— Aim of the task —
Take the passage on Okinawa-related films and copy everything from "Okinawa is part" down to "soldiers and locals.", changing "humid" to "muggy".

Okinawa is part of Japan without being really “Japanese”: six months of humid summer, an inscrutable dialect and a much more relaxed life-style, only shaken by political disturbances due to the American bases. スリーポイント Three points shows some of these issues with its Okinawan subtitled stories of a bare-handed giant crab hunter, cases of families coming from mainland and interviews to American soldiers and locals.

The greenish and glittering images are shared with another Okinawa-related movie, ニライカナイからの手紙 Nirai Kanai kara no Tegami. The title refers to a legend about an utopian place in the ocean to the East, whose seabed is home to the Gods, who sometimes make a fortunate or unfortunate visit to mortals on the islands. This is a more commercial but achieved film with a convincing Aoi Yu as protagonist: a mother must abandon her small Okinawan island for Tokyo and leaves behind with her aging father a little girl, who emotionally survives through short but moving letters arriving every year on the day of her birthday. I must admit that I was deceived by an apparently gruesome story in the line of Takeshi Kitano’s 菊次郎の夏Kikujiro’s summer, or Hirokazu Koreeda’s 誰も知らない Nobody knows, and took me more than one hour to understand the similarities in the plot with My life without me by Spanish director Isabel Coixet. In general it’s an entertaining and technically spotless film, except for the last 10 minutes, which look more like a tear-jerking torture that a good conclusion to a well presented story.

— Information provided —

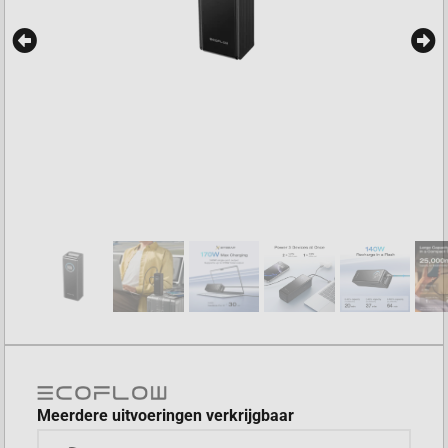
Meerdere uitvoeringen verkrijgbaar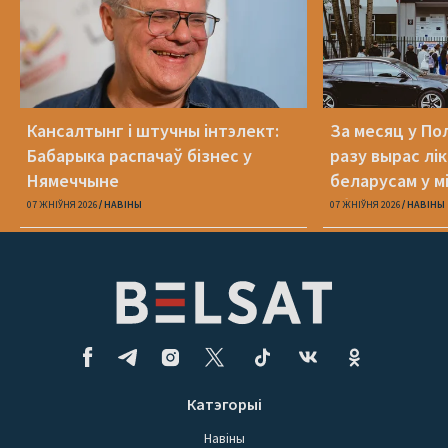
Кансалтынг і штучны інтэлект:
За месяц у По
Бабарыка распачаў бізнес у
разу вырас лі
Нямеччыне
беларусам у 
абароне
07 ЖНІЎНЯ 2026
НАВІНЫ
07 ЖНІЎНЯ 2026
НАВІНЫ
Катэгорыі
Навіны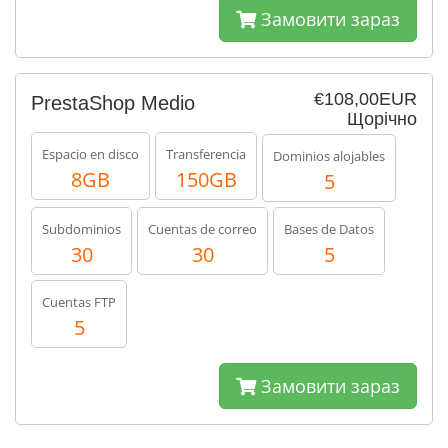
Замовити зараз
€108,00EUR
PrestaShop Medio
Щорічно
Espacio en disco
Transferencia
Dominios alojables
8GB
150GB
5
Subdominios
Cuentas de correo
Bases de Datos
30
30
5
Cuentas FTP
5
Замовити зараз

==

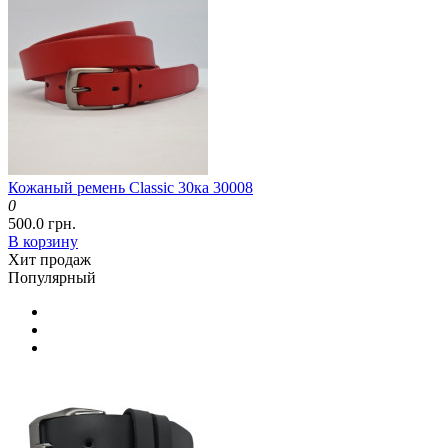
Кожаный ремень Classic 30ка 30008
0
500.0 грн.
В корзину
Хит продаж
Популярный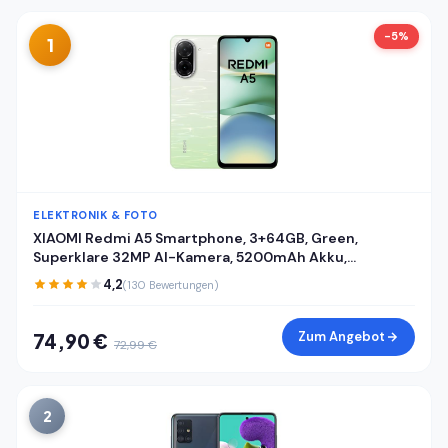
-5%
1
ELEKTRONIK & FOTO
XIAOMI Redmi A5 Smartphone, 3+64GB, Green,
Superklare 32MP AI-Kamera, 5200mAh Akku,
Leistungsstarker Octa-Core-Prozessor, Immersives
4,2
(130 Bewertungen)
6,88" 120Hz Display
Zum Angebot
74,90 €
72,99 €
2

— Task solution —
Okinawa is part of Japan without being really “Japanese”: six months of muggy summer, an inscrutable dialect and a much more relaxed life-style, only shaken by political disturbances due to the American bases. スリーポイント Three points shows some of these issues with its Okinawan subtitled stories of a bare-handed giant crab hunter, cases of families coming from mainland and interviews to American soldiers and locals.